Her sister arrives. They talk about their parents, family friends, a house that her sister is thinking of buying. They eat salad for lunch, facing each other on the couch. Her sister smells of soap and coriander.
He is coming to dinner. He promises not to smoke or mention bongs. He says he’s been applying for jobs and that she makes him a better person.
She bakes a whole chicken and they continue chatting while peeling vegetables. Earlier they picked nasturtiums in the garden and found a tiny vase. The dark wooden table looks pretty.
Her sister tells her about a family friend who had a skiing accident two years ago and whose shoulder gives him constant pain. “Evelyn told me that the only thing that helps is marijuana. But he can’t get it legally. It’s so crazy.”
Just then they hear his car pull up outside.
At dinner, he is charming but he drinks more wine than usual. By the time they settle on the couch for coffee, his voice is loud and his jokes are getting crass. In front of her sister he lovingly caresses her breast. She pulls away, angry and embarrassed. “Not now!” she hisses.
“I’ll wait for you in the bedroom,” he says and wobbles down the hall. Her sister says nothing – the worst possible thing to say.
When she goes to bed he is lying face-down, snoring. She slips in beside him. She stares at him for a long time before turning off the light. And then, crying, she begins to stroke his hair and apologise silently.
Even although her sister is in the same house and she can smell the wine on his breath, she gets out the g-string and puts it on and snuggles up to him, determined try harder to meet him in the middle.
He doesn’t wake up. But he does put his arm around her and snuffles into her hair. She holds his arm tightly, tears still leaking from the corners of her eyes.

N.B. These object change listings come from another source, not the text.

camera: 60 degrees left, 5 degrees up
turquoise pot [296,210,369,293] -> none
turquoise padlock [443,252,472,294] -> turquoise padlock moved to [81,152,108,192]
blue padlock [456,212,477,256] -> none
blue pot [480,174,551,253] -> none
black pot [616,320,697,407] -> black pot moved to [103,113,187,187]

She’s up before him, and chatting to her sister over cups of tea. Eventually he appears, his dark hair tousled, his eyes a bit red. He is quiet but attentive.
Soon after lunch, her sister leaves for the 3 hour drive home, and they sit together on the couch, limbs tangled up together. He says “Do you mind if I smoke?” and then jabs her in the ribs. “Just kidding!”

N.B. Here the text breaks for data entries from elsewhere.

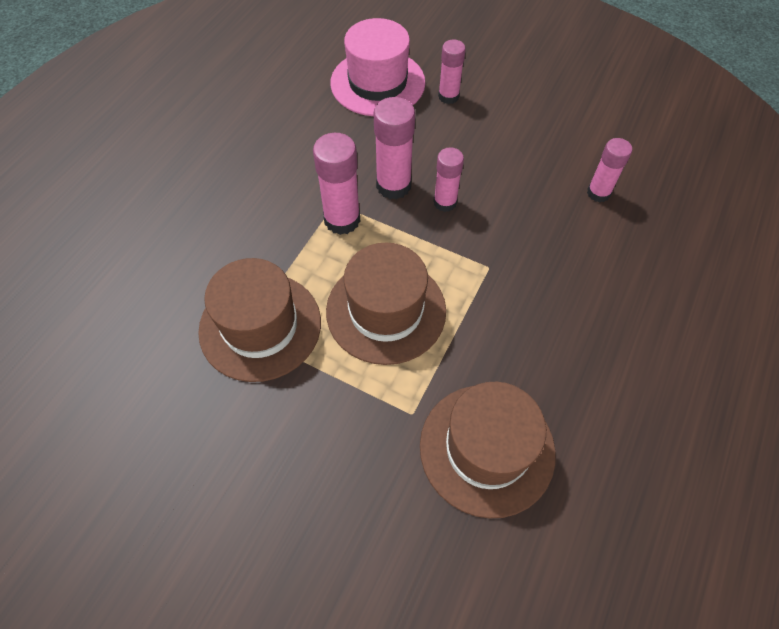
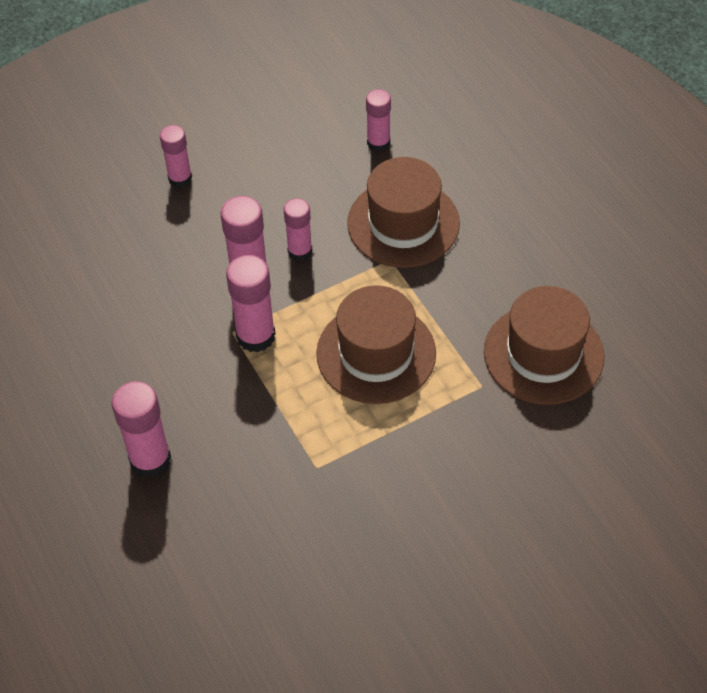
camera: 55 degrees left, 5 degrees down
brown hat [198,258,321,382] -> brown hat moved to [347,157,460,268]
pink hat [330,18,425,116] -> none
none -> pink glue stick [112,381,171,478]

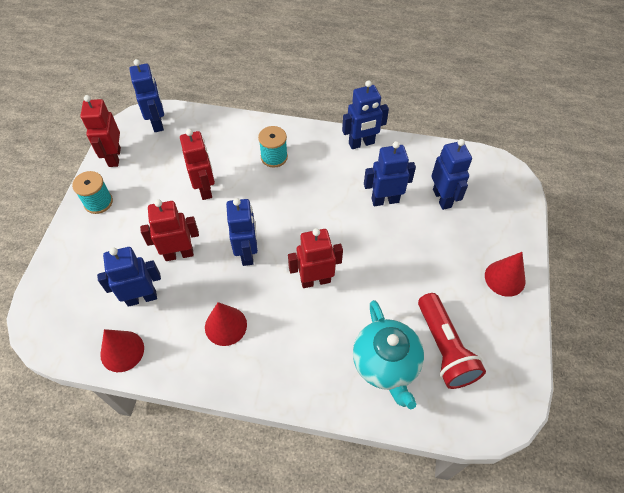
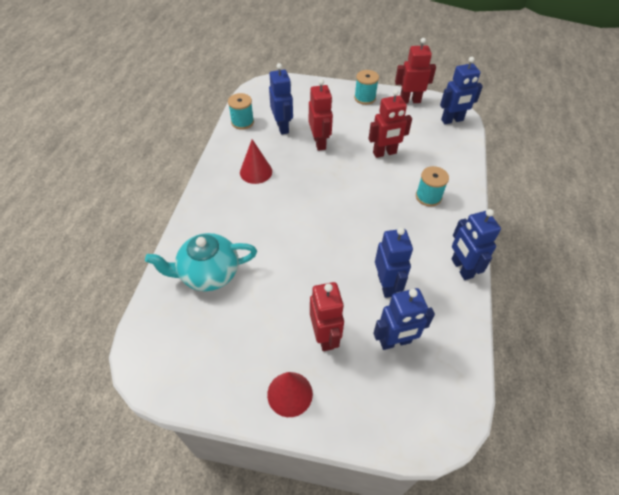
camera: 90 degrees right, 5 degrees down
red cone [100,329,144,372] -> turquoise spool [228,93,254,130]
blue robot [226,198,258,266] -> none
red robot [288,228,343,288] -> red robot moved to [310,282,344,351]
red flashlight [418,293,486,389] -> none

Her smile is limp. He kisses her gently.
“I’m sorry about last night,” he whispers, stroking her calf. “I was so nervous!” “I know,” she says. “I’m sorry too. I’m so uptight.”
His hand is exploring her backside through her loose cotton pants.
“Hang on a minute!” he grins at her. “When’s the fashion show?” “The thing is,” she says, “tickets sold out last night.”
He tickles her and she runs away to the bedroom with him in pursuit.
Later, they lie together watching the blinking lizard on the wall.
“My sister told me yesterday that a friend of the family’s is taking marijuana for pain,” she says.
“Yeah. Didn’t you know? It’s great for pain.”
“Is that why you smoke it?”
He stares at her for a long time. His hand is absently stroking her stomach. She notices how long his eyelashes are against the pillow.
“Not physical pain,” he says eventually. He leans over and kisses her. “Or at least,” he amends. “Only occasionally a pain in the arse.”
She giggles. His hand moves lower. She doesn’t press any further.